It depends on the way you look at it. You may think that no scarcity of a commodity is a blessing and that the question does not arise. We can damn politics and concentrate on bread and butter issues. Jonathan Swift wrote that “bread is the staff of life” and how right has he been proved over the ages! The recent brief scarcity of bread shocked us into the awareness that the worth of a thing is best known by the want of it. For far too long we have been taking the availability of bread for granted.
With religious reference Christians have been taught to pray for the provision of their daily bread when bread is taken to mean the means of existence or money. In our present consideration we are talking or ruminating about the impact on our lives of the absence of bread.

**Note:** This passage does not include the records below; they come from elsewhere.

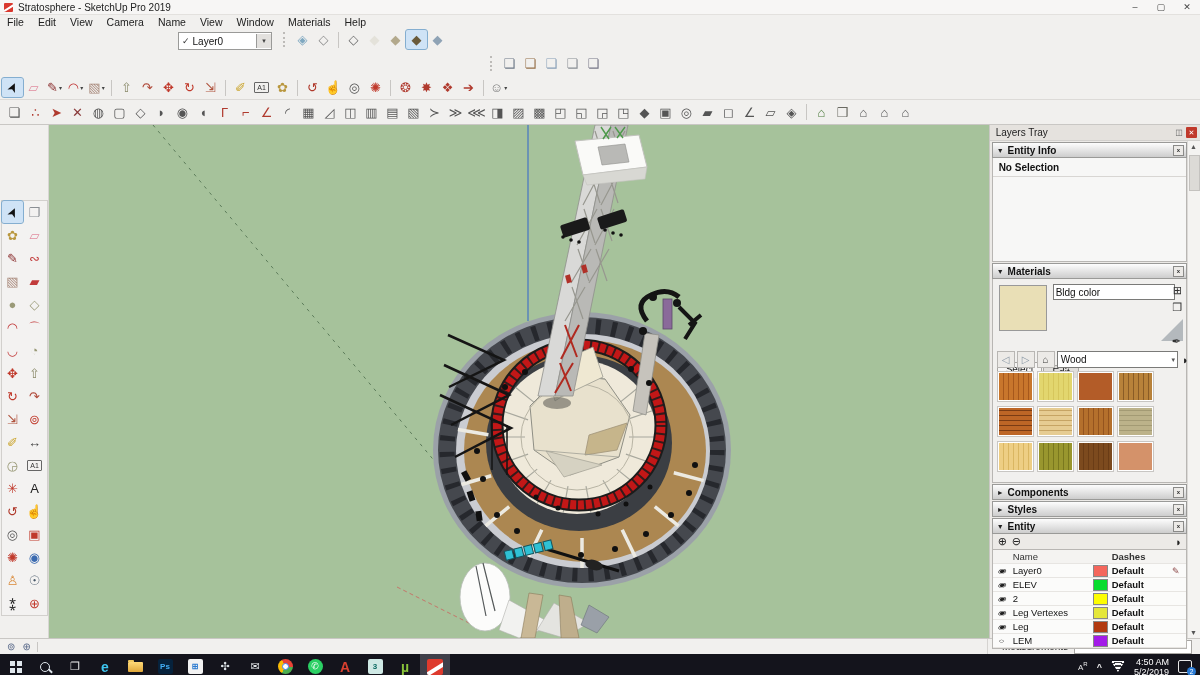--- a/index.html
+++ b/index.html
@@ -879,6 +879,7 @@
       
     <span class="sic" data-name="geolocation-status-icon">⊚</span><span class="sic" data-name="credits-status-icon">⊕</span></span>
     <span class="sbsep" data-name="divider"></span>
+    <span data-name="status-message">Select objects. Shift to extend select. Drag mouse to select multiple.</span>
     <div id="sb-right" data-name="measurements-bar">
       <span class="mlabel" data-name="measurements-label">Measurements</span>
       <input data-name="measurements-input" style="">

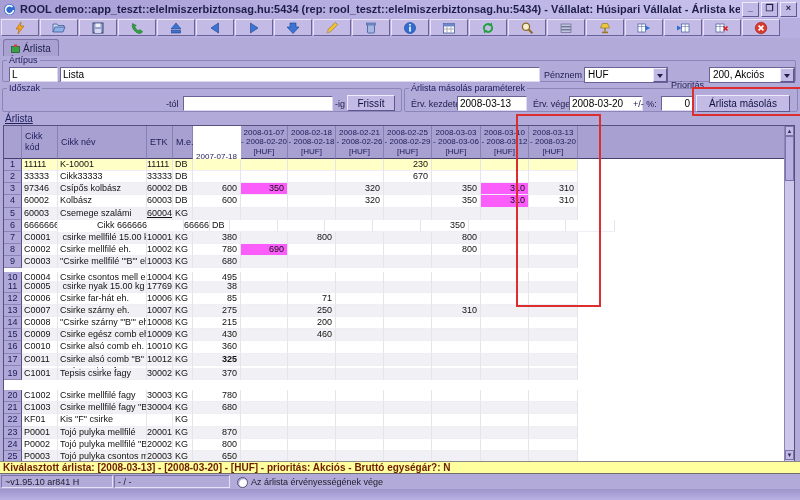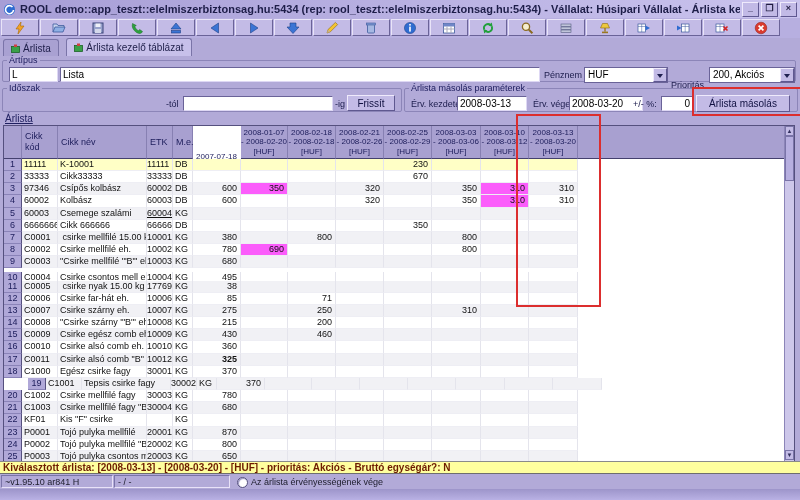--- a/index.html
+++ b/index.html
@@ -303,15 +303,6 @@
         </svg>
       </span>
     <span>Árlista</span>
-  </span>
-  <span class="tab active">
-    <span class="ticon">
-        <svg width="9" height="9" viewBox="0 0 9 9">
-          <rect x="0.5" y="2.5" width="8" height="6" fill="#3aa048" stroke="#1c6428" stroke-width="0.8"></rect>
-          <rect x="3" y="0.5" width="3" height="2.5" fill="#d04040"></rect>
-        </svg>
-      </span>
-    <span>Árlista kezelő táblázat</span>
   </span>
 </div>
 

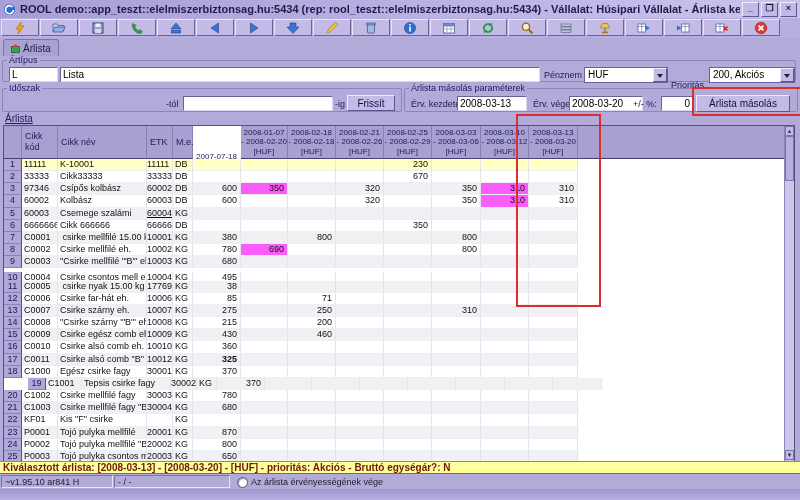--- a/index.html
+++ b/index.html
@@ -455,7 +455,7 @@
       <div class="grow" style="top: 93.8px;">
         <div class="gcell rownum" style="width: 18px;">6</div>
         <div class="gcell" style="width: 36px;">6666666</div>
-        <div class="gcell" style="width: 89px;">Cikk 666666</div>
+        <div class="gcell" style="width: 89px; margin-left: 37px;">Cikk 666666</div>
         <div class="gcell num" style="width: 26px;">66666</div>
         <div class="gcell" style="width: 20px;">DB</div>
         <div class="gcell num" style="width: 48px;"></div>

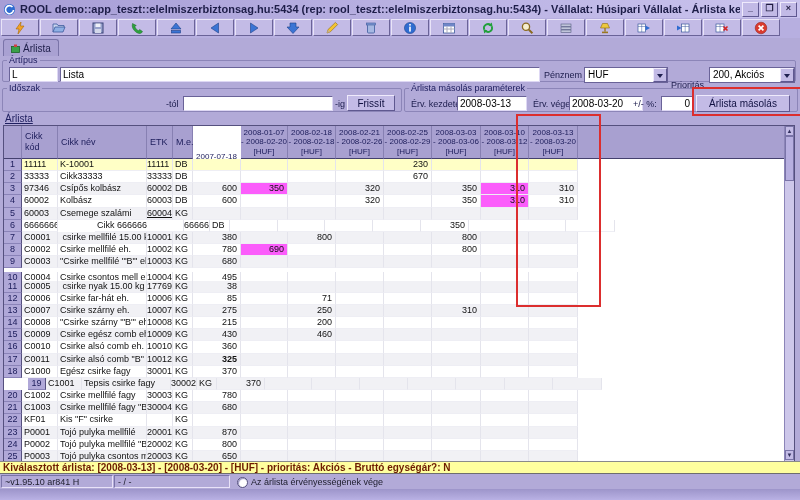--- a/index.html
+++ b/index.html
@@ -647,7 +647,7 @@
         <div class="gcell num" style="width: 48px;"></div>
         <div class="gcell num" style="width: 49px;"></div>
       </div>
-      <div class="grow" style="top: 252px; margin-left: 24px;">
+      <div class="grow" style="top: 242px;">
         <div class="gcell rownum" style="width: 18px;">19</div>
         <div class="gcell odd" style="width: 36px;">C1001</div>
         <div class="gcell odd" style="width: 89px;">Tepsis csirke fagy</div>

Whenever there is a monopoly we are quick to think of substitutes though they may not be as desirable as the substituted. Bread can be subjected to a quick fix solution and may be eaten in its dry crust condition when push comes to shove. For the common man bread is usually eaten with what we term in our local parlance as fry-fry with gravy and so in the brief shortage of bread customers were nonplussed for substitutes. Unlike bread and other condiments that need no receptacles, substitutes like garri and sugar need some, which the customer without a kitchen cannot afford in a hurry. The next best things are cakes which are also produced from flour. And talking about flour it is said that flour could be produced not only from wheat but also from cassava. If that is true the government could explore the possibility of growing more cassava not only for its consumption and garri but also for flour.
It is not surprising that opposition parties always look for opportunities to pillory the government in power and they have accused it of making bread dear knowing very well that the ruling government reduced the tax on flour from 20 percent to 10 percent. That was most disingenuous.
Turning to the question as to whether the shortage of bread was a blessing it can be answered in the affirmative if we as a people on the whole endeavour to make a paradigm shift in our eating habits. This change should not be confined to bread but also to our penchant for rice, our staple food, to the exclusion of other foodstuff.